If you own an apartment property where the rents are relatively low, Fannie Mae and Freddie Mac have an extra motive to offer you competitive financing options.
“We have a mandate to lend to naturally-occurring affordable housing properties… the kind of basic housing where lots of Americans live, like teachers, firefighters and municipal workers,” says David Brickman, executive vice president of the multifamily business for Freddie Mac.
Fannie Mae and Freddie Mac face strict federal limits on how much they can lend to apartment properties. But loans to affordable housing assets won’t count towards those caps. Fannie Mae and Freddie Mac can offer these properties competitive, low rates without worrying that they might lend too much and bump up against their limits for the year. Accordingly, the agencies plan to grow their lending business to affordable housing properties.
“We are trying to become more competitive,” says Brickman. “A lot depends on the ability to commit early, provide proceeds and certainty of execution.”
Informally affordable apartments
A property doesn’t need to be in a formal program to count as affordable—the apartments just have to rent at prices affordable to working families at the time the loan is underwritten. There is no lengthy process to certify the incomes of residents either. Loan underwriters simply compare the apartment rents to the local area median income figures released by the U.S. Department of Housing and Urban Development.
Fannie Mae and Freddie Mac don’t have to count loans made to apartments with affordable rents toward the $30 billion limit on their lending to multifamily properties. The Federal Housing Finance Agency (FHFA) counts apartment that rent at rates affordable to households earning 60 percent of the area median income as “affordable.” If a property is a mix of affordable and market rate apartments, a portion of the loan amount based on the percentage of affordable apartments is still excluded.
In markets with high housing costs, middle income residents also struggle to pay for housing. In these areas, rents are considered “affordable” if households earning 80 percent of the area median income (AMI) can pay them without paying more than 30 percent of their income. That rises to 100 percent in very high cost markets.

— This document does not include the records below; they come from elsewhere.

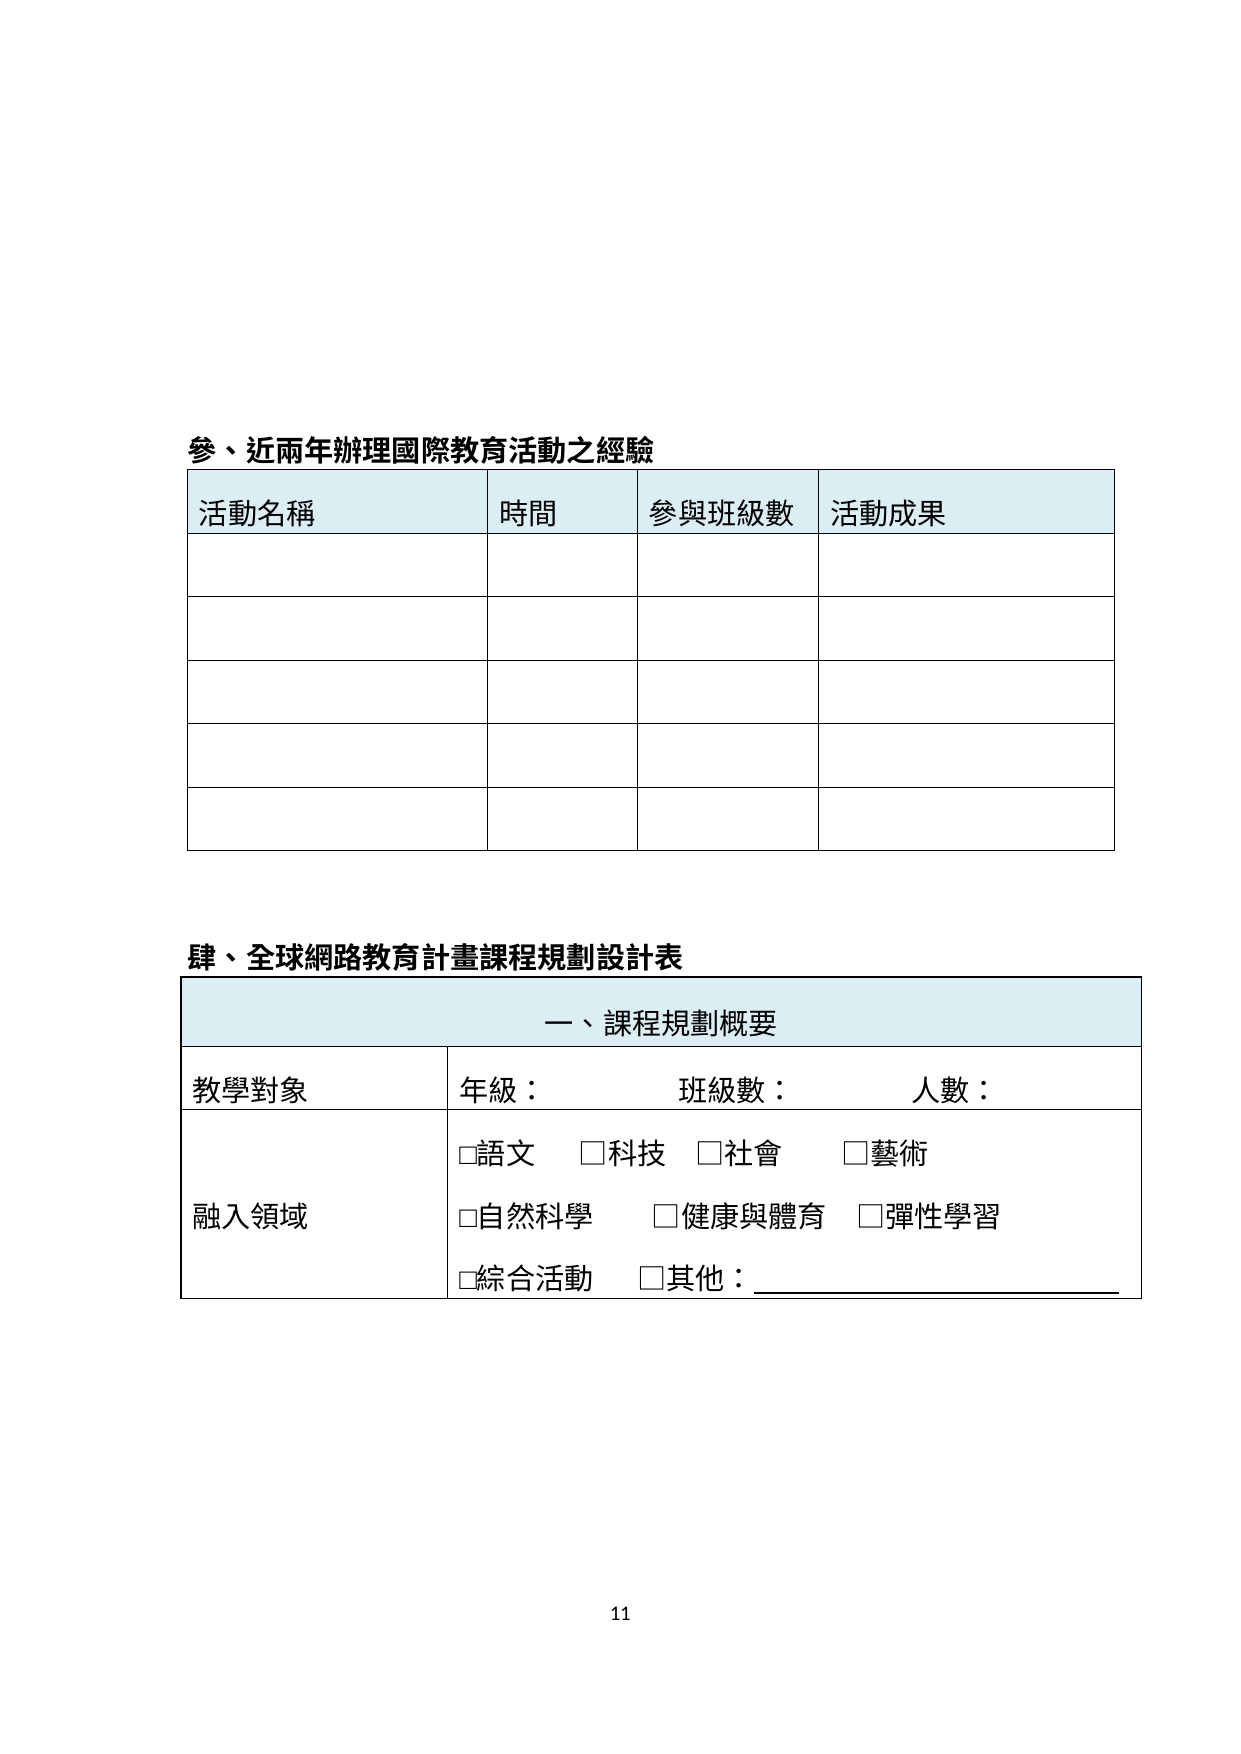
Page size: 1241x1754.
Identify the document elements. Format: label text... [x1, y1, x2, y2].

table_cell 融入領域 [182, 1110, 447, 1298]
table_header 活動成果 [819, 470, 1114, 533]
table_cell [488, 661, 637, 723]
table_cell [819, 788, 1114, 850]
table_cell [188, 724, 487, 787]
table_cell [819, 724, 1114, 787]
table_cell [819, 661, 1114, 723]
table_cell [638, 597, 818, 660]
table_cell [819, 534, 1114, 596]
table_cell [488, 597, 637, 660]
table_cell [638, 788, 818, 850]
table_header 時間 [488, 470, 637, 533]
table_cell [1142, 1109, 1146, 1298]
table_cell [188, 788, 487, 850]
table_cell [819, 597, 1114, 660]
text 參、近兩年辦理國際教育活動之經驗 [187, 407, 1053, 469]
table_cell [488, 534, 637, 596]
table_cell 教學對象 [182, 1047, 447, 1109]
table_header [1142, 976, 1146, 1046]
table_cell [488, 724, 637, 787]
table_cell 年級： 班級數： 人數： [448, 1047, 1141, 1109]
table_cell [638, 661, 818, 723]
table_cell □語文 □科技 □社會 □藝術 □自然科學 □健康與體育 □彈性學習 □綜合活動 □其他： [448, 1110, 1141, 1298]
table_cell [1142, 1046, 1146, 1109]
table_cell [1146, 1109, 1150, 1298]
table_header 活動名稱 [188, 470, 487, 533]
table_cell [638, 724, 818, 787]
table_header 參與班級數 [638, 470, 818, 533]
table_cell [188, 661, 487, 723]
table_cell [188, 534, 487, 596]
table_cell [188, 597, 487, 660]
table_cell [1146, 1046, 1150, 1109]
text 肆、全球網路教育計畫課程規劃設計表 [187, 914, 1053, 976]
table_header [1146, 976, 1150, 1046]
table_header 一、課程規劃概要 [182, 978, 1141, 1046]
table_cell [638, 534, 818, 596]
table_cell [488, 788, 637, 850]
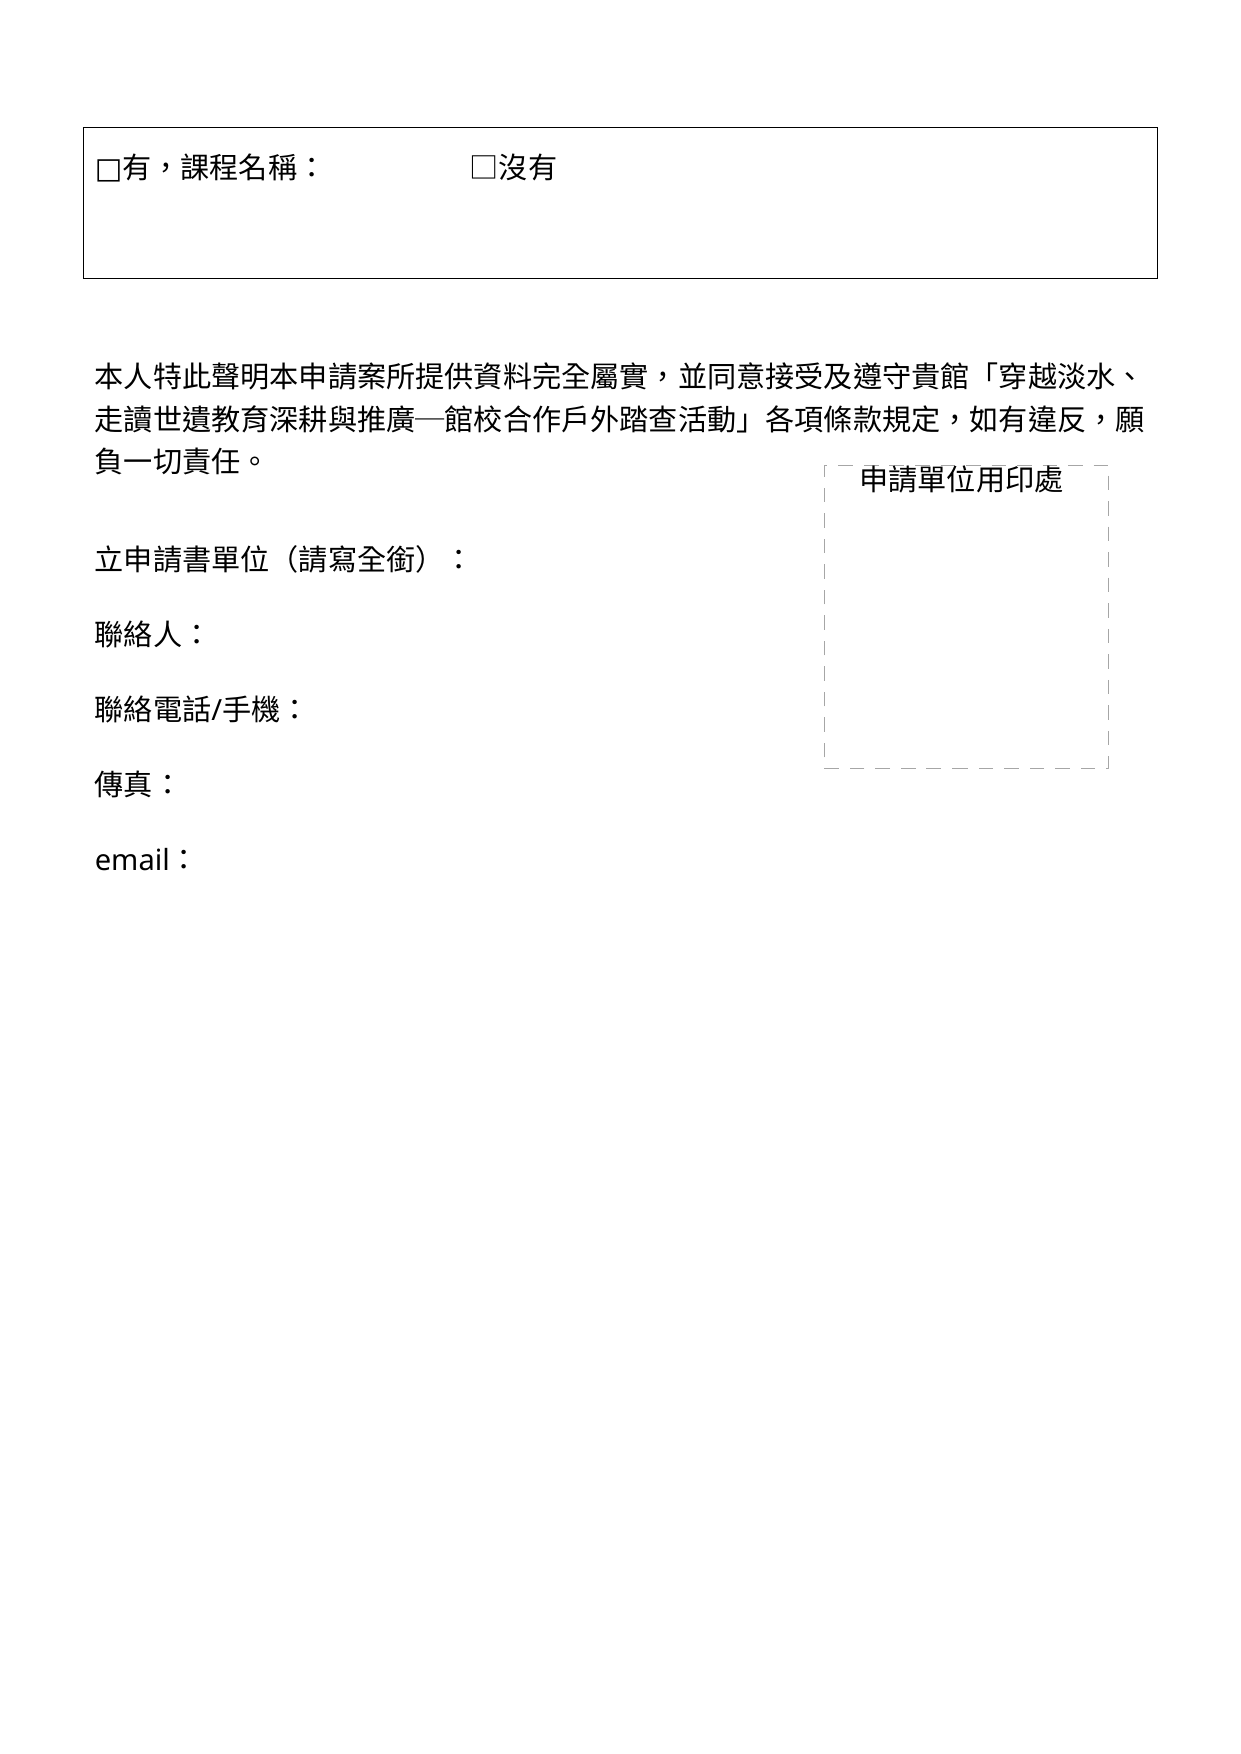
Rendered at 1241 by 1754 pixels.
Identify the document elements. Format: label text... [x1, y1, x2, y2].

text 本人特此聲明本申請案所提供資料完全屬實，並同意接受及遵守貴館「穿越淡水、走讀世遺教育深耕與推廣─館校合作戶外踏查活動」各項條款規定，如有違反，願負一切責任。 [94, 354, 1146, 481]
text 聯絡電話/手機： [94, 671, 1146, 746]
text 聯絡人： [94, 596, 1146, 671]
text 立申請書單位（請寫全銜）： [94, 521, 1146, 596]
text email： [94, 821, 1146, 896]
table_cell □有，課程名稱： □沒有 [84, 128, 1157, 278]
text 傳真： [94, 746, 1146, 821]
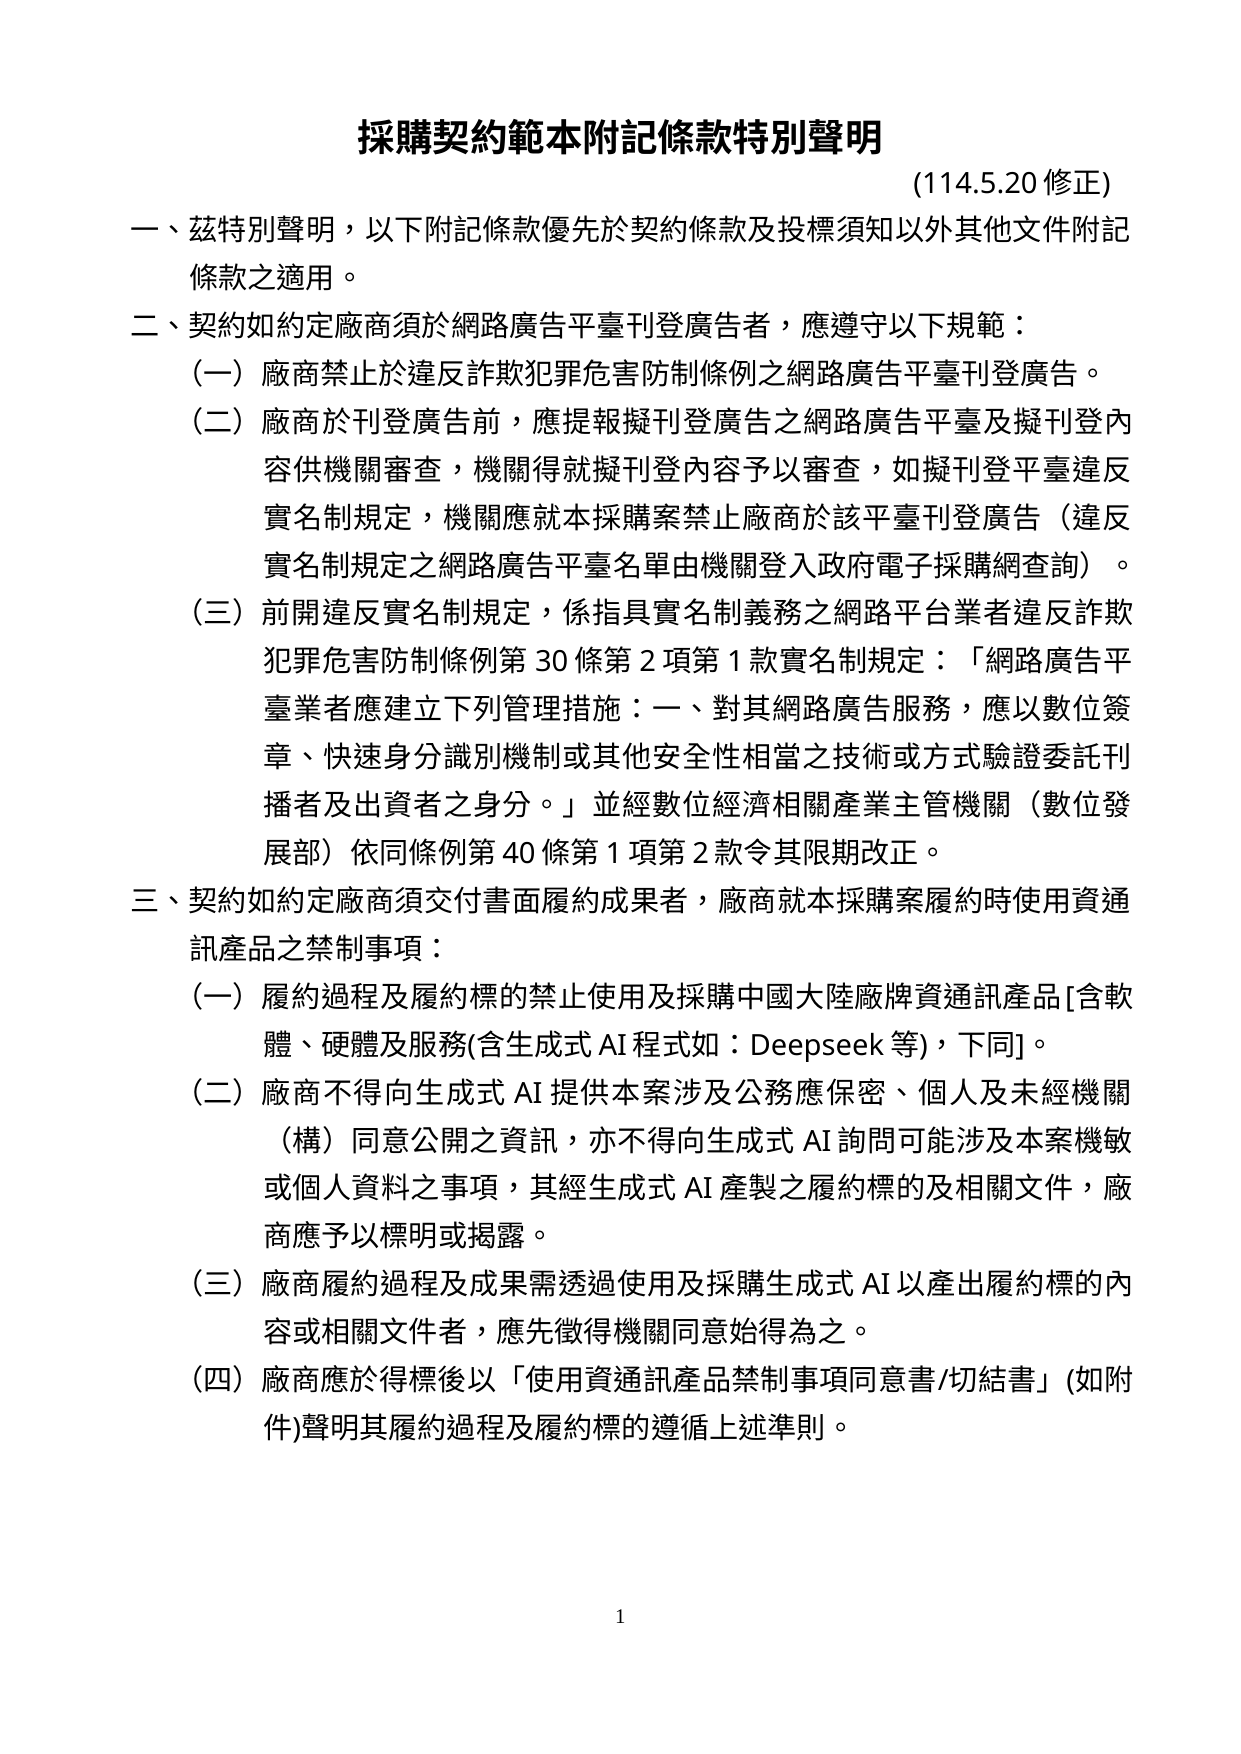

Loans to small apartment properties, with 50 units or less, and loans to manufactured housing properties also don’t count towards the FHFA limits.
This spring, Fannie Mae and Freddie Mac have raised their interest rates and tightened their underwriting to slow down their lending to make sure they don’t lend past their limits, according to brokers and lenders interviewed for this story. Since affordable housing properties don’t count towards the cap, they may benefit from lower interest rates than other assets.
In 2014, Freddie Mac made $2.7 billion in loans to “targeted” affordable housing properties. That means the properties have been part of a government affordable housing program, like the federal low-income housing tax credit (LIHTC) program, which restricts how much the landlord can charge in rent.
“We are definitely expanding out programs in targeted affordable housing,” says Brickman. “We’re hoping to double our business over the next two years.”